QUEBEC CITY - When any building seems to need commissioning, the building owner/operator needs to answer the following questions: How did you get to this point? Why do you have a mess? Why do you think it's a mess? Do others think it's a mess?

When it comes to smaller commercial building retrofit projects, the owners, operators, and HVAC contractors may need more guidance when it comes to commissioning because of their lack of familiarity with the process and what it can achieve. According to Jeff Traylor, senior engineer for EMCOR, building commissioners need to determine the owners' and contractors' at-attitudes towards commissioning based on their experience with it.

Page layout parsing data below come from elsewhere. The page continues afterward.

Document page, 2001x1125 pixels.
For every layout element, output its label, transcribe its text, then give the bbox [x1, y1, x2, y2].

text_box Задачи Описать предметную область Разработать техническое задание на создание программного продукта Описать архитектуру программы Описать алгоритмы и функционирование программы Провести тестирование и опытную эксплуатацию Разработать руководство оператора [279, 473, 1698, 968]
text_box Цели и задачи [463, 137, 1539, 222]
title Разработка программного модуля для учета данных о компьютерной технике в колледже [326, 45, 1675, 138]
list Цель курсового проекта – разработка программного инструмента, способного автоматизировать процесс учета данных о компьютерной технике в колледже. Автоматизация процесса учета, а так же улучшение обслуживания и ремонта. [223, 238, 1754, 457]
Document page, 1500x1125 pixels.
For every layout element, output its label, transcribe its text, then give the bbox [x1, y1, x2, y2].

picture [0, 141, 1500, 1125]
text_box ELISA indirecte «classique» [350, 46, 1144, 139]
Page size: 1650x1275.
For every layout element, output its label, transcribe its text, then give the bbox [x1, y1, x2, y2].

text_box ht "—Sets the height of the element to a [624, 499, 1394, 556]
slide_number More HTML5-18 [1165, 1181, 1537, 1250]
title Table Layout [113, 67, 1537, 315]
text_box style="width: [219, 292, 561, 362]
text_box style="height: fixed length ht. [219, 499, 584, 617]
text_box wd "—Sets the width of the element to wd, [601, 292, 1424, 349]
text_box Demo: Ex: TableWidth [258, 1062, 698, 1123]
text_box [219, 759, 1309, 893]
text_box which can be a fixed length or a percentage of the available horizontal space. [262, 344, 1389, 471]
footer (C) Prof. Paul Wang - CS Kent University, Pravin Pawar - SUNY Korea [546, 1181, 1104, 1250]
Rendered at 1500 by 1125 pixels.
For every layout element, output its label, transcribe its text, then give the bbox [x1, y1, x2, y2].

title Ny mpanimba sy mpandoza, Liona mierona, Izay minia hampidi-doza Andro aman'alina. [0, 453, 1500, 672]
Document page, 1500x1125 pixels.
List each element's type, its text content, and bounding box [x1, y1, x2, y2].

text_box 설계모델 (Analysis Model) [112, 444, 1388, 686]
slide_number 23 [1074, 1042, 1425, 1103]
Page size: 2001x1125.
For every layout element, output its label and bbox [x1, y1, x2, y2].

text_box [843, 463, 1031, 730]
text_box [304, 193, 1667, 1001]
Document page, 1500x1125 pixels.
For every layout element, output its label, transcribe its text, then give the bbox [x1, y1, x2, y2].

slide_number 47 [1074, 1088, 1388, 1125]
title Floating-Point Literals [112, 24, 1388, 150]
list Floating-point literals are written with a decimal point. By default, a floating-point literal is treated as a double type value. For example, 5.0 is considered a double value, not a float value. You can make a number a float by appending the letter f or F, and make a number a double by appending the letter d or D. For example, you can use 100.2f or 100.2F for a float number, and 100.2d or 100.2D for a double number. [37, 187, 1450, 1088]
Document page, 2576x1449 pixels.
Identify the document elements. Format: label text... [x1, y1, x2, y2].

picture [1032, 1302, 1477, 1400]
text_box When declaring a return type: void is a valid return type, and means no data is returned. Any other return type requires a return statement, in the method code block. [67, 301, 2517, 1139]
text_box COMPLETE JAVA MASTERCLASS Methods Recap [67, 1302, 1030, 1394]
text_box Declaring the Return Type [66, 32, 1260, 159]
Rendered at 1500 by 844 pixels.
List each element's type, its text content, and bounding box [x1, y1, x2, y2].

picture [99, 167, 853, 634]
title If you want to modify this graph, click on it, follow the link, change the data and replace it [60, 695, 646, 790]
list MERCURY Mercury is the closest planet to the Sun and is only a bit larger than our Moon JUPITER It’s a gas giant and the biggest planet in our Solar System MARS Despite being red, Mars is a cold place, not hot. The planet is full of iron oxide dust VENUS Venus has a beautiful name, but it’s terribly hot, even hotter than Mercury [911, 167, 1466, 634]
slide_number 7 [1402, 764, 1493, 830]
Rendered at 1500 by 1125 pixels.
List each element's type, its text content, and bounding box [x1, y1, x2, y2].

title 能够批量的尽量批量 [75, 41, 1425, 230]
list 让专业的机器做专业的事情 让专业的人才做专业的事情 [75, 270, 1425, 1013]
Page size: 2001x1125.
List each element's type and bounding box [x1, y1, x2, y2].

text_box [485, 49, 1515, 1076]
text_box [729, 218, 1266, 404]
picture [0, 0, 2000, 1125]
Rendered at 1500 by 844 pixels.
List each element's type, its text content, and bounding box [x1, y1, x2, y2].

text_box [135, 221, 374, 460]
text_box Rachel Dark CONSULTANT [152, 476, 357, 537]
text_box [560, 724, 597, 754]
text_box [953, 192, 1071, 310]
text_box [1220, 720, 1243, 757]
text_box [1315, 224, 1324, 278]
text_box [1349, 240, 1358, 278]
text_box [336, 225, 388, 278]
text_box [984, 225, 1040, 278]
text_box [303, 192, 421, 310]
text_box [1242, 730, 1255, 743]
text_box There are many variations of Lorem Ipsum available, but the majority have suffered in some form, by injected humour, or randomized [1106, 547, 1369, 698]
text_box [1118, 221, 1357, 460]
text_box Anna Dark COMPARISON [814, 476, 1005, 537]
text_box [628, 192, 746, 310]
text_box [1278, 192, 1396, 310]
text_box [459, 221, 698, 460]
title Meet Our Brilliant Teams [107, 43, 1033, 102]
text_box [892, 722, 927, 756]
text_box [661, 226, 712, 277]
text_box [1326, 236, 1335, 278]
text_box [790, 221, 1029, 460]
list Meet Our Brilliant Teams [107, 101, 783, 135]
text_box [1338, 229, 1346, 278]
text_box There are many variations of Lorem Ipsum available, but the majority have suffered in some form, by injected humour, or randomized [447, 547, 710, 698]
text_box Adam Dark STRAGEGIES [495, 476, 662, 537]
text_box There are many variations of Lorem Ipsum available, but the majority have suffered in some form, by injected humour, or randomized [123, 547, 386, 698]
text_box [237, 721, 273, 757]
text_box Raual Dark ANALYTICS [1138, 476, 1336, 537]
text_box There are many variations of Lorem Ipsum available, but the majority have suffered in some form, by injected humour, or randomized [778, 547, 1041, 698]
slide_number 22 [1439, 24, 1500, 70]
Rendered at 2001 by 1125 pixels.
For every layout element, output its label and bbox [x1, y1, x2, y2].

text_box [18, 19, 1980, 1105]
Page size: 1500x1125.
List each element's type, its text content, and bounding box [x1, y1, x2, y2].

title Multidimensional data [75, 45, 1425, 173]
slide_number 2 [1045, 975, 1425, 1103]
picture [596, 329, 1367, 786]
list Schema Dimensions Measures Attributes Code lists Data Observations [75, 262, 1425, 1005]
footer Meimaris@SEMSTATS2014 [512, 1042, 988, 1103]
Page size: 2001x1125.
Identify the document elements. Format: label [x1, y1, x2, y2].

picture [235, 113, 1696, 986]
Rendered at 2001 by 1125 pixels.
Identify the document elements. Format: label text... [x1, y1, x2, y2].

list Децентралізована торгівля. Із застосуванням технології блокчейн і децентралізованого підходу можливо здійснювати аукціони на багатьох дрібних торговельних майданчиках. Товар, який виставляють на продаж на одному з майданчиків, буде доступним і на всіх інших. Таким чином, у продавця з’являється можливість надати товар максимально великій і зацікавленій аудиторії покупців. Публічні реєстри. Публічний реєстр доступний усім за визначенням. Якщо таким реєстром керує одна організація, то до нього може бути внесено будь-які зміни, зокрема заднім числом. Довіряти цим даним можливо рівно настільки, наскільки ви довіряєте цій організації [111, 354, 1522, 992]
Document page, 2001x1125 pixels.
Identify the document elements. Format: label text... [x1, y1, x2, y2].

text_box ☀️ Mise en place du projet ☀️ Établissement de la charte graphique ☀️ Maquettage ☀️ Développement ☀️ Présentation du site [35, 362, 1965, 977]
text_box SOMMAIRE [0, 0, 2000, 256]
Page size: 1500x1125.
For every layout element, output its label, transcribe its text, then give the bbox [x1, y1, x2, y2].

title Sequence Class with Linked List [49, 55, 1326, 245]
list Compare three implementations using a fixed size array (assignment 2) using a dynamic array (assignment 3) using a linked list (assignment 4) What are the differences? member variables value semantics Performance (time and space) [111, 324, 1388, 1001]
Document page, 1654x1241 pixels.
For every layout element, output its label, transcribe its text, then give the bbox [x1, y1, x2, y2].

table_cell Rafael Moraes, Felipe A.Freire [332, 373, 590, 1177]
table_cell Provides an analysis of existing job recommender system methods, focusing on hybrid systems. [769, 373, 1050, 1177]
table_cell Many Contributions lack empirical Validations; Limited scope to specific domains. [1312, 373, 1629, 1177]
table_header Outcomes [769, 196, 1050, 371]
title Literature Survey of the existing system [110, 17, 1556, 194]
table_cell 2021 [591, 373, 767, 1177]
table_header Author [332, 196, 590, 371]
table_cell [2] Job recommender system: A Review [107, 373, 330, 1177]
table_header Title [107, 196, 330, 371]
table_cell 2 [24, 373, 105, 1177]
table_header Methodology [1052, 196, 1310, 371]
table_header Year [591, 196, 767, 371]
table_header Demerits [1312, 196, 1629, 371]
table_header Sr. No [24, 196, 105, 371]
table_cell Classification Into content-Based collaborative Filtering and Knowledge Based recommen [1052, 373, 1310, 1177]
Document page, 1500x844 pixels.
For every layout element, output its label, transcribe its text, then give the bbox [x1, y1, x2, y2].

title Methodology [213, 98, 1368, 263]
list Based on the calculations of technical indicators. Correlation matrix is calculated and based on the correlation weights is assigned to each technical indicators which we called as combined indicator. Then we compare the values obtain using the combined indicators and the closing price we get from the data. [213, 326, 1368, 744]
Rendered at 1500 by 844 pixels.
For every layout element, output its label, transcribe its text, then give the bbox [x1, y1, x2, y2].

"People come to the table from different points of view," Traylor said. "If contractors are unfamiliar with commissioning, they are almost always reticent to get involved with it." Those who have experienced it frequently are much more open.

"If it's perceived as an impediment, a contractor will try to put up impediments to the commissioning process," he said.


"Commissioning is a team sport," Traylor said. "Create a team atmosphere and set goals. Small project owners typically don't deal with this, so their reluctance is natural."

In addition, commissioning companies need to really ask themselves what their attitude is towards the project team. They need to find out why commissioning is being asked for on that project. If there have been system problems in the past, what were they?

In short, Traylor said, you need to find out, "What's their definition of a mess? What are their expectations? Communication is the key issue here."

Large and small commissioning projects have some common problems, Traylor continued. However, because commissioning is less frequently performed on small projects, the problems tend to be more frequent:

  • Commissioning is normally defined as the last step of the process. "We must bring it far back into the design process."

  • Owners complain that it costs money to perform commissioning. "In almost every case that I have seen, commissioning actually saves money," Traylor pointed out.

  • It disrupts the design-bid-build process.

    To overcome objections, Traylor said the commissioning entity needs to educate owners and contractors, show results from past commissioning jobs, and provide project leadership to make sure it stays on track.

    "Discover their goals and figure out how to achieve them," he said. Document results and use them to demonstrate value. "Commissioning is not visible unless you document what it detected and corrected."


    Rick Casault, P.E., Casault Engineering, defined small commercial renovation projects as costing from $20,000 to $2 million, and taking from two months to two years to complete. "The challenge," he said, "is the application of commissioning to small, renovation-type projects.

    "It is possible to adapt commissioning to these small, fast, renovation projects," he confirmed. "You need a method to achieve commissioning in a nimble manner, but yes, it is possible." He suggested the use of evaluation sheets to rank projects as high, low, medium, or very low risk. He described it as a "complexity factor evaluation sheet."

    "It's a project level classification," he said, in which you assess the project according to highest risk or complexity.

    In general:

  • Use a master planning approach.

  • Identify and prioritize issues (risk, complexity, or some other measure).

  • Create matrices of issues and rankings.

  • Determine project categories (keep it simple - remember the user's needs).

  • Identify commissioning activities.

  • Create model commissioning plans.

  • Perform a commissioning dry run with the user, so he/she knows what to expect.

  • Do a pilot project.

  • Apply it to all projects to demonstrate continuous improvement.